Being an occasional user of Berteau in that stretch of proposed greenway, it will be nice to legally salmon the one-ways, but otherwise, who cares?  I never felt the need for "calming" or whatnot while riding it.  The advantage of Berteau is that its a sidestreet with a light at Ashland.

If I want to cut over from Lincoln to Clark I'll take something farther south.  Berteau ends at a cemetery wall which is just never a destination for me.

My concern is two fold.  The first is that the "calming" really won't calm anything and make it more hazardous.  And the second is that Salmoning is a bad practice and anything which encourages it should be discouraged.  They should have had the "guts" to really Greenway Berteau.    No parking, Cul de sac's every few blocks with Bicycle cut throughs and two way the whole street.  The problem is that when you try (for the first time) a half-assed approach and it doesn't work, it won't be tried again.   Greenway's do work.   Other Cities have shown it.  But this neither fish nor fowl approach might not work.   I feel the same way about the BRT on Ashland.  BRT may well be a good alternative and should be supported... but the specific BRT devised for Ashland is a disaster waiting to happen and will set back alternate transportation many years.



envane (69 furlongs) said:

Being an occasional user of Berteau in that stretch of proposed greenway, it will be nice to legally salmon the one-ways, but otherwise, who cares?  I never felt the need for "calming" or whatnot while riding it.  The advantage of Berteau is that its a sidestreet with a light at Ashland.

Really hard to visualize what it is you're talking about here. Maybe one of our helmet-cam geeks can ride it and get us a visual?

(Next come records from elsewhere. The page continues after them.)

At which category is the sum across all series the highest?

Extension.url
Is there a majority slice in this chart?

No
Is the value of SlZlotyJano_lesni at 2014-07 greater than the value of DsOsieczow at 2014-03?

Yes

Most of it is currently torn up for a water main project.

h' 1.0 said:

Really hard to visualize what it is you're talking about here. Maybe one of our helmet-cam geeks can ride it and get us a visual?

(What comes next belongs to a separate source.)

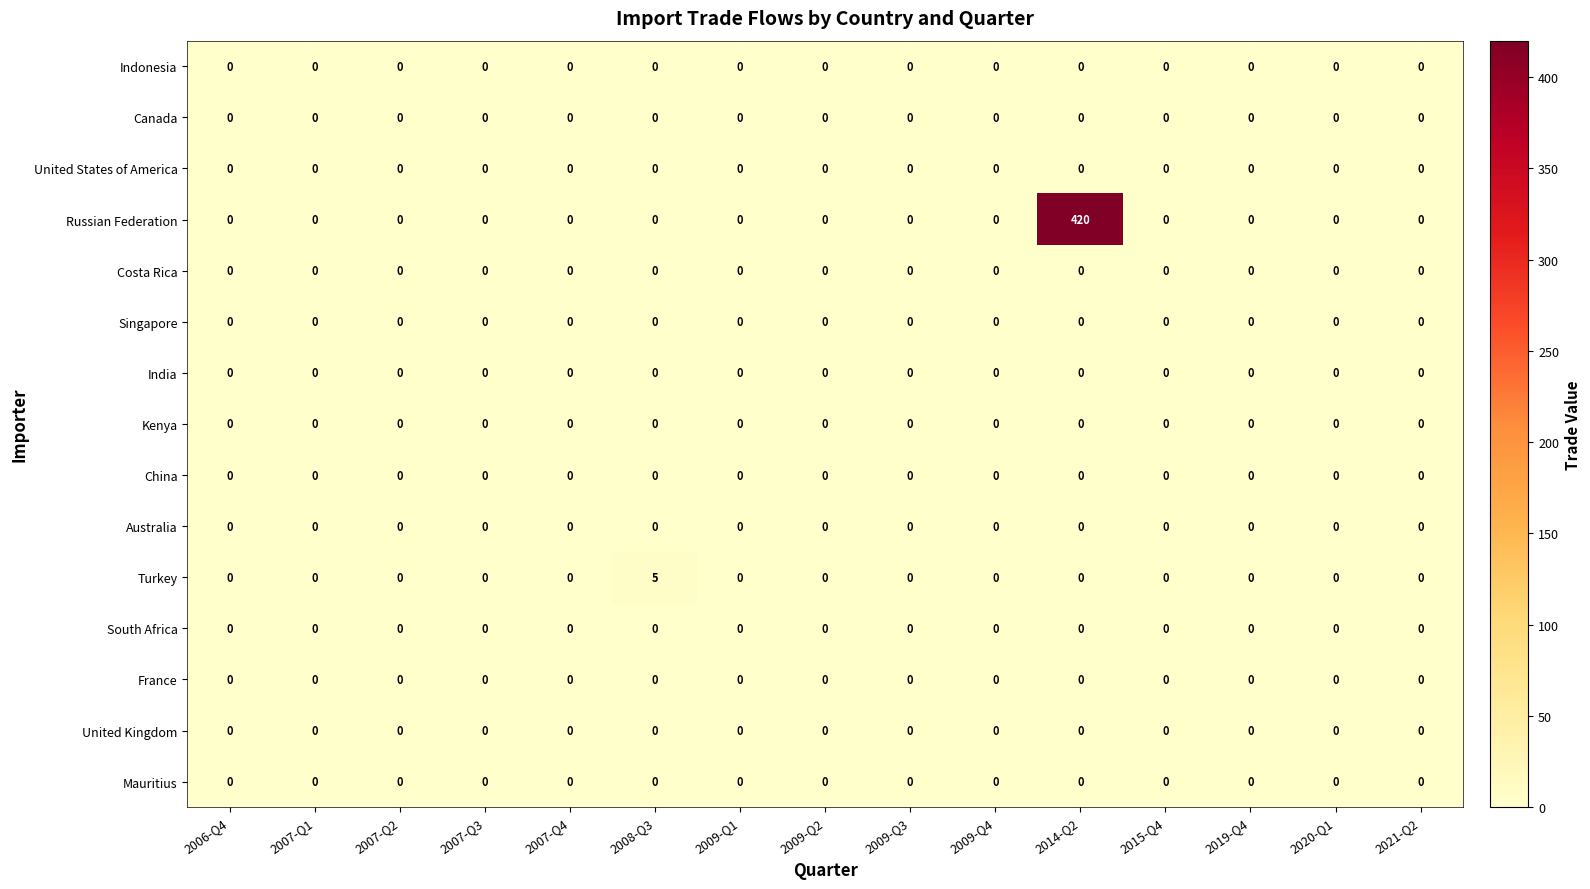

The Turkey series shows -2 at 2007-Q2. True or false?

False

Cul de sacs, by which I assume you mean traffic diverters, are all over Beverly, where I ride frequently.  They do NOT calm traffic.  Instead, drivers speed from stop sign to stop sign, careen around corners, and in the few spots where safety concerns led to leaving the purported diverter with room enough for a car to go against a Do Not Enter sign, cars do so.  Cul de sacs and diverters split the grid.  We need to keep the grid connected, and to make it safer for cyclists and pedestrians there are a lot of options; but this design, you are right, is bad.  Like Elmdale from Clark/AShland to Greenview, it's a serpentine deathtrap.  To be avoided.

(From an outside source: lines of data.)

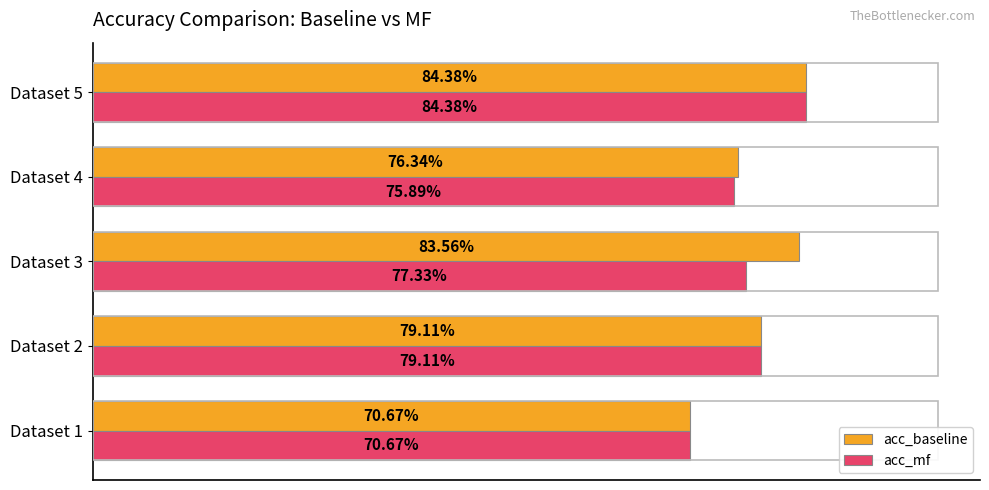

What are all the series names shown in the legend?

acc_baseline, acc_mf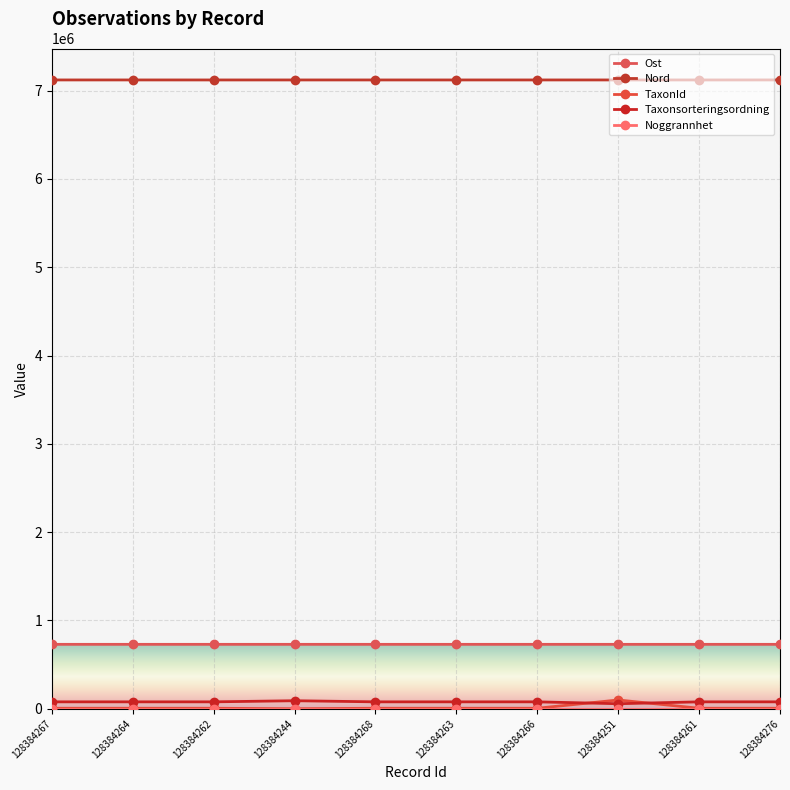

Count the number of categories in the chart.

10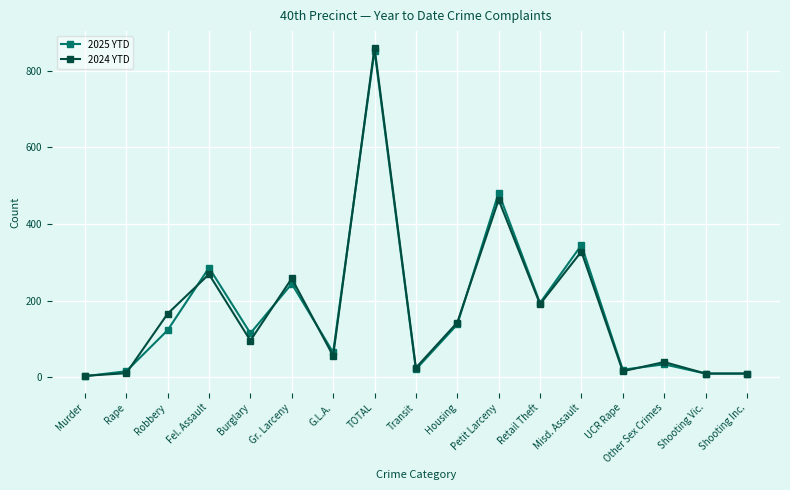

At which category does 2024 YTD reach its first local peak?

Fel. Assault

North Beverly, to be specific. And most of the worst offenders (in terms of speeding and movements declared illegal by posted signs) are people from the neighborhood who are tired of dealing with the rat maze created by the traffic diverters.  Dead-end blocks with true cul de sacs are really quiet.  Blocks where traffic goes through to a main street bear a disproportionately heavy burden of traffic and bad driver behavior.  The one real benefit I see is significantly lower traffic volume, because most folks who aren't from the neighborhood get lost and annoyed at driving around in circles. 

FYI - this rat maze treatment was imposed on North Beverly by the former alderman on her part of the neighborhood - handled somewhat like Daley having Meigs Field bulldozed, from what I've heard.  When she proposed similar treatments for the rest of the ward, most people said "NO WAY!!!"

Seems like this kind of treatment is difficult to execute well - without creating a lot of unintended negative side effects.  I've had good experiences with the example Bill mentions on Elmdale.  I will reserve judgment on Berteau until I've had a chance to ride it a few times.

Bill Savage said:

Cul de sacs, by which I assume you mean traffic diverters, are all over Beverly, where I ride frequently.  They do NOT calm traffic.  Instead, drivers speed from stop sign to stop sign, careen around corners, and in the few spots where safety concerns led to leaving the purported diverter with room enough for a car to go against a Do Not Enter sign, cars do so.  Cul de sacs and diverters split the grid.  We need to keep the grid connected, and to make it safer for cyclists and pedestrians there are a lot of options; but this design, you are right, is bad.  Like Elmdale from Clark/AShland to Greenview, it's a serpentine deathtrap.  To be avoided.

I ride that section of Elmdale daily, and it can go either way. Some drivers slow down. Other drivers freak out about being stuck behind a bike (the areas with chicanes and bumpouts are generally too narrow to pass) and rush to pass in the short stretches in between these features--which they end up doing at unsafe speeds (and sometimes on the right if I have taken the lane) in order to complete the pass before the next chicane. The speed bumps east of Greenview on Elmdale are much more effective at slowing traffic.

I was involved in the discussions about the Berteau Greenway (I live/lived on it), and frankly, it's SUPER watered down (nearly unrecognizable) from the original plan. The car-dependent somewhat NIMBY homeowners in the area made such a prolonged fuss that the bike program had to go back to the drawing board more than once. It's a shame, because the original plan would have made it a good choice for cutting from Lincoln to Clark. 

Grid Chicago did a great job following/reporting on the plans at the time.

hahahaha

Jared said:

If I want to cut over from Lincoln to Clark I'll take something farther south.  Berteau ends at a cemetery wall which is just never a destination for me.

Yes.  I live near it as well and I understand.  My problem is that I think that this is going to be bad for everyone.   Unusable for the cars and unsafe (or at least unhelpful) for the Bicycles.   A few eggs have to be broken to make an omlet.  And the NIMBY's on Berteau should have been ignored and traffic diverters put in.  I hope I am wrong and this is a massive success... but from what I am seeing.. not so much....

Sarah D. 1-3.3 said:

I was involved in the discussions about the Berteau Greenway (I live/lived on it), and frankly, it's SUPER watered down (nearly unrecognizable) from the original plan. The car-dependent somewhat NIMBY homeowners in the area made such a prolonged fuss that the bike program had to go back to the drawing board more than once. It's a shame, because the original plan would have made it a good choice for cutting from Lincoln to Clark. 

Grid Chicago did a great job following/reporting on the plans at the time.